Kiran menatapnya dalam-dalam. Ada sesuatu yang berbeda di mata Dara. Ada kebesaran hati yang tak bisa ia pungkiri, tetapi itu juga yang membuatnya semakin hancur. “Kenapa baru sekarang kamu bicara tentang semua ini?” Kiran bertanya, suaranya lebih rendah dari sebelumnya.
Dara menggigit bibirnya, mencoba mengontrol air mata yang hampir jatuh. “Karena aku takut, Kiran. Aku takut kalau aku semakin dekat denganmu, aku akan semakin menyakitimu. Aku tahu, aku sudah melukai kamu jauh sebelum aku pergi.”
Hujan di luar semakin deras, seakan mengiringi percakapan mereka dengan kesedihan yang lebih dalam. Kiran merasa kepalanya berat, dan hatinya semakin terpuruk. Kenapa harus seperti ini? Mengapa segala sesuatunya harus berakhir begitu cepat?
“Aku ingin kamu tahu satu hal, Kiran,” Dara melanjutkan dengan suara yang bergetar. “Aku akan selalu mencintaimu. Itu takkan pernah berubah. Tapi aku tahu, ini saatnya kita berpisah. Bukan karena aku nggak cinta, tapi karena aku nggak ingin kamu terjebak dalam cinta yang tak bisa kita jalani.”
Setiap kata Dara seakan menambah berat beban di hati Kiran. Rasanya seperti ada sesuatu yang hancur di dalam dirinya. Semua kenangan mereka, semua yang pernah mereka rasakan bersama, tiba-tiba terasa seperti debu yang diterbangkan angin.
Kiran menundukkan kepala, berusaha mengumpulkan kekuatannya. “Aku nggak tahu apa yang harus aku katakan, Dara. Aku nggak tahu bagaimana cara melepaskanmu.”
Dara meraih tangan Kiran, menyentuhnya dengan lembut. “Kiran, aku berharap suatu hari nanti, kamu bisa memaafkanku. Dan mungkin, suatu saat kita akan menemukan jalan masing-masing untuk bahagia.”
Kiran mengangguk pelan, tetapi di dalam dirinya, ia merasa hampa. Ada kekosongan yang tak bisa dijelaskan dengan kata-kata. Hujan terus turun, dan waktu seolah melambat, memberi kesempatan bagi keduanya untuk merasakan detik-detik terakhir bersama.

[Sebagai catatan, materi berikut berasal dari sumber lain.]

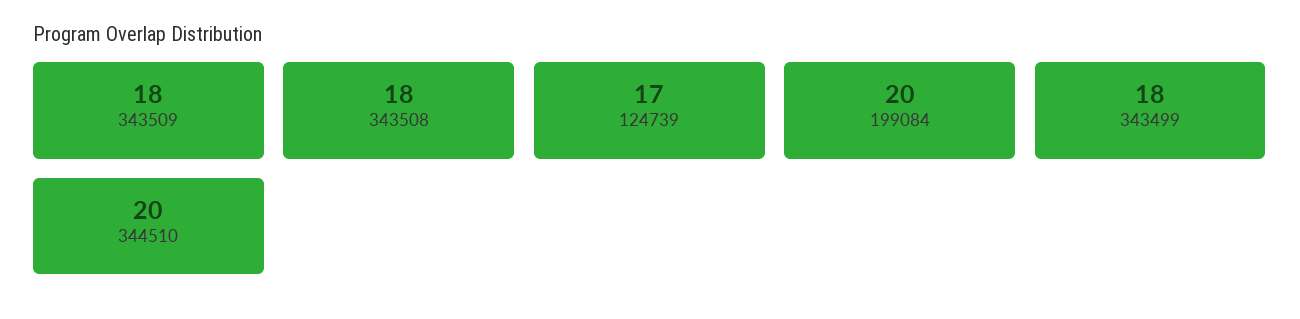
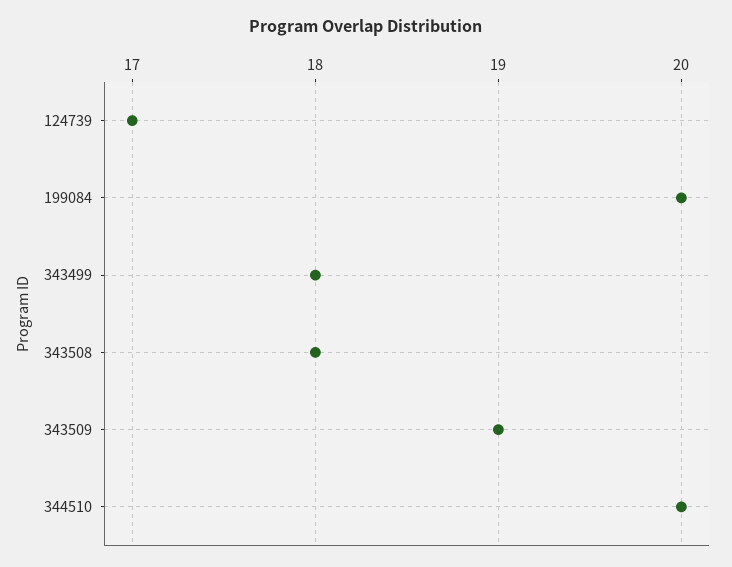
343509: 18 -> 19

“Aku akan berusaha,” Kiran akhirnya berkata, meskipun ia tahu bahwa melepaskan Dara bukanlah sesuatu yang mudah. “Aku akan berusaha, Dara. Aku akan mencoba untuk menerima ini.”

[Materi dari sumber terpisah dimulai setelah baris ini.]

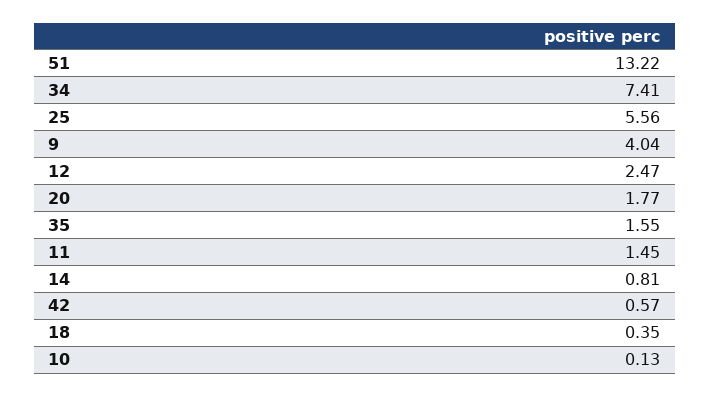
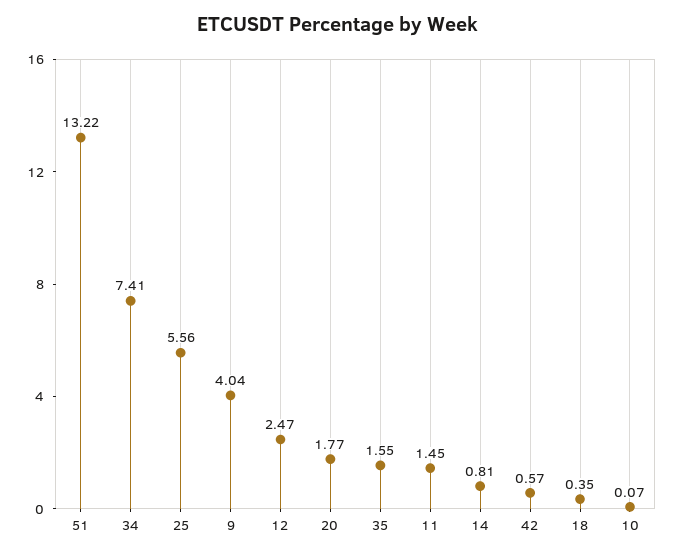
10: 0.13 -> 0.07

Dara tersenyum dengan air mata yang sudah tak tertahankan lagi. “Terima kasih, Kiran. Aku akan selalu mengingatmu.”
Di bawah hujan senja yang tak pernah berhenti, dua jiwa yang saling mencintai, akhirnya saling melepaskan. Kiran tahu, bahwa kenangan tentang Dara akan selalu ada di dalam dirinya, seperti hujan yang tak pernah berhenti turun, mengalirkan segala rasa yang telah mereka bagi. Dan meskipun hati Kiran hancur, ia tahu bahwa hidup harus tetap berjalan, meskipun perpisahan ini terasa seperti akhir dari segalanya.
Hujan terus turun, dan Kiran perlahan meninggalkan kafe itu, membawa kenangan yang tak akan pernah ia lupakan.
Kadang, ada cinta yang memang nggak bisa dipertahankan, meskipun kita berusaha sekuat tenaga. Seperti hujan senja yang datang dan pergi, perpisahan itu selalu meninggalkan jejak.
Kiran dan Dara mungkin nggak bersama lagi, tapi kenangan mereka akan selalu ada, seperti hujan yang nggak pernah berhenti mengalir. Mungkin suatu saat nanti, mereka akan menemukan jalan masing-masing untuk bahagia. Tapi sampai saat itu tiba, hujan senja ini akan terus mengingatkan mereka pada cinta yang pernah ada.